**Stored data:**
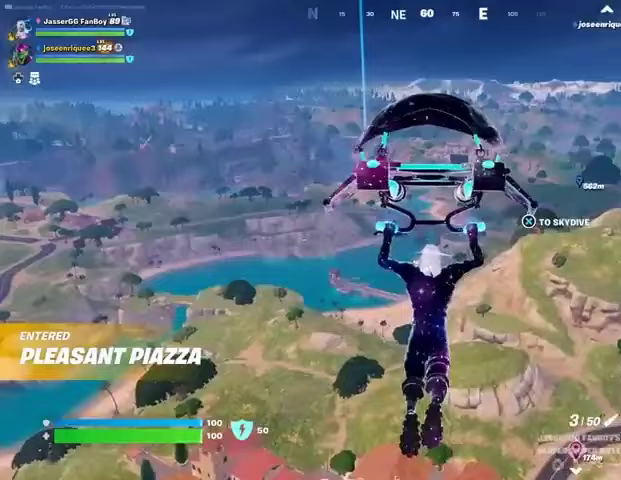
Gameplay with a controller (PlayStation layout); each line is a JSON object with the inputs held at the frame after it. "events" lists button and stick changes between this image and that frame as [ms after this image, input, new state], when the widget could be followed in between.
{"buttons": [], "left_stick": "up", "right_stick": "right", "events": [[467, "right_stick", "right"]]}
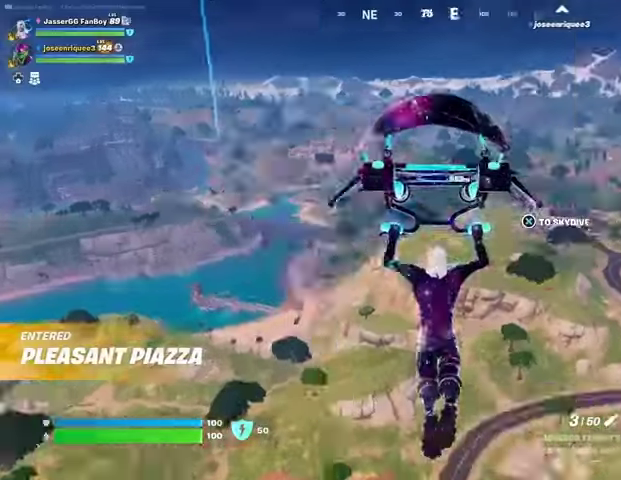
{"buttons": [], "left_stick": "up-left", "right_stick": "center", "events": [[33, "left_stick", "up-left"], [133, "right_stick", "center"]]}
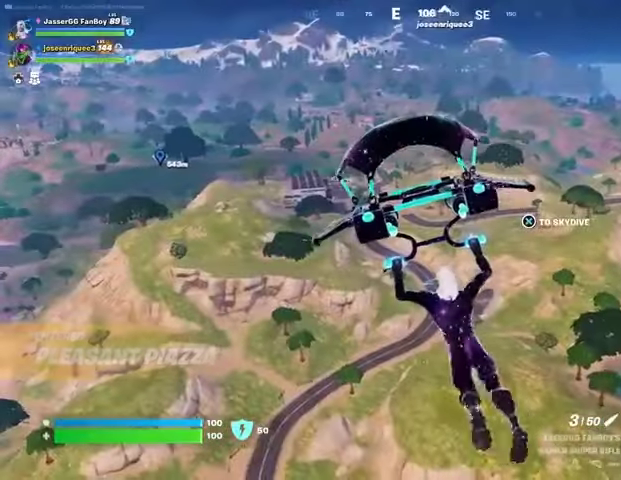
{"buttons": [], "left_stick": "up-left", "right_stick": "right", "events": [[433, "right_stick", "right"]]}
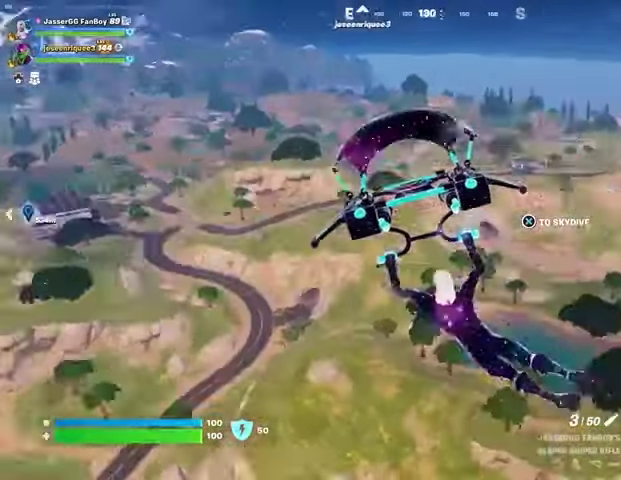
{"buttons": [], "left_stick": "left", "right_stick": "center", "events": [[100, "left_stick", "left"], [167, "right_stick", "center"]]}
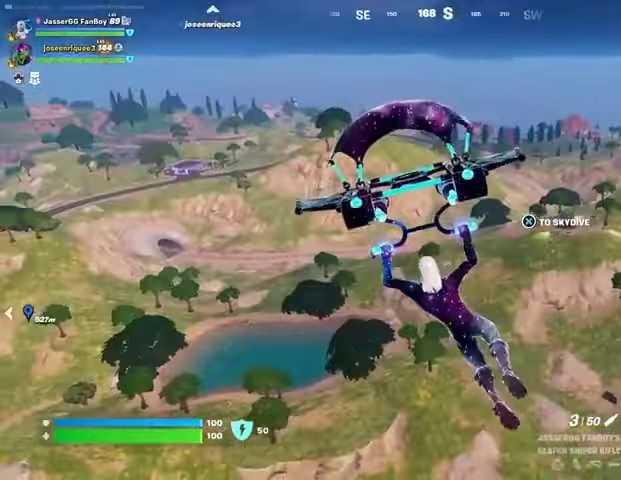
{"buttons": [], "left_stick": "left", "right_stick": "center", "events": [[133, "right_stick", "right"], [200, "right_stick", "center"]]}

**Instructions to follow:**
What I need is every record written out exactly, minus the pictures.

**Written response:**
Gameplay with a controller (PlayStation layout); each line is a JSON object with the inputs held at the frame after it. "events" lists button and stick changes between this image and that frame as [ms after this image, input, new state], when the widget could be followed in between.
{"buttons": [], "left_stick": "up", "right_stick": "right", "events": [[467, "right_stick", "right"]]}
{"buttons": [], "left_stick": "up-left", "right_stick": "center", "events": [[33, "left_stick", "up-left"], [133, "right_stick", "center"]]}
{"buttons": [], "left_stick": "up-left", "right_stick": "right", "events": [[433, "right_stick", "right"]]}
{"buttons": [], "left_stick": "left", "right_stick": "center", "events": [[100, "left_stick", "left"], [167, "right_stick", "center"]]}
{"buttons": [], "left_stick": "left", "right_stick": "center", "events": [[133, "right_stick", "right"], [200, "right_stick", "center"]]}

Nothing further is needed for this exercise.